When the World Trade Center collapsed on September 11, 2001, nearly 10,000 emergency rescue workers joined in the efforts to help. More than 300 of those heroes were dogs.
May we never forget those lost on 9/11, and may we always remember those heroes who ran towards the danger without hesitation.
Today, we remember the lives lost, the lives saved, the First Responders, the honorable citizens and all those who who sacrificed on 9/11/2001 - ALL people and pets -
Here in Connecticut: Gov. Ned Lamont said all U.S. and state flags should be lowered to half-staff from sunrise to sunset on Wednesday in remembrance of Sept. 11.
After 18 years the impact of lives lost and the landscape changed is still as fresh as the day it happened.
Many across Connecticut will gather in cities and towns to remember the nearly 3,000 lives lost when terrorists crashed airplanes into the World Trade Center and the Pentagon. Here in Connecticut, we mourn the 161 victims with ties to Connecticut who were killed on Sept. 11, 2001.

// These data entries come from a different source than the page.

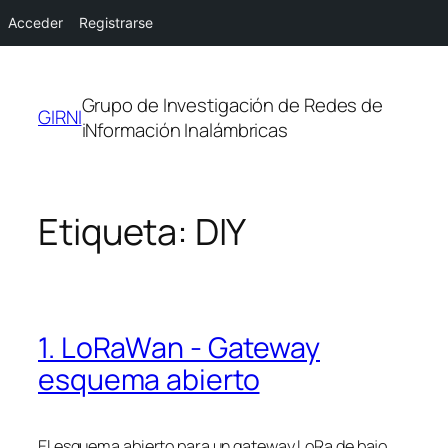
Acceder
Registrarse
Saltar
al
Grupo de Investigación de Redes de
contenido
GIRNI
iNformación Inalámbricas
Etiqueta:
DIY
1. LoRaWan - Gateway
esquema abierto
El esquema abierto para un gateway LoRa de bajo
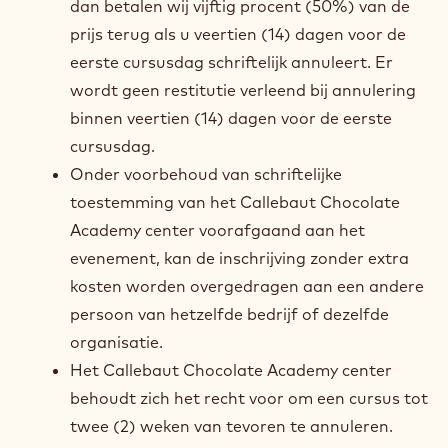
dan betalen wij vijftig procent (50%) van de
prijs terug als u veertien (14) dagen voor de
eerste cursusdag schriftelijk annuleert. Er
wordt geen restitutie verleend bij annulering
binnen veertien (14) dagen voor de eerste
cursusdag.
Onder voorbehoud van schriftelijke
toestemming van het Callebaut Chocolate
Academy center voorafgaand aan het
evenement, kan de inschrijving zonder extra
kosten worden overgedragen aan een andere
persoon van hetzelfde bedrijf of dezelfde
organisatie.
Het Callebaut Chocolate Academy center
behoudt zich het recht voor om een cursus tot
twee (2) weken van tevoren te annuleren.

Local TSA worker reflects on how 9/11 attacks changed his life
WINDSOR LOCKS, CT (WFSB) -- Wednesday marks 18 years since the Sept. 11 attacks.
As the nation reflects on the somber anniversary, a TSA worker from Connecticut shared how the event changed his life.
William Csontos was a state trooper in 2001 and was conducting training exercises in Norwich when the news of the terrorist attack broke.
He and nine other troopers rushed to ‘ground zero’ to help.
Csontos and his K9 worked to help find anyone that was still alive or trapped in the rubble.
"We coordinated with the NYPD and New York State Police and New York Fire Dept. to deploy in certain areas that they were trying to cover to locate survivors,” Csontos said.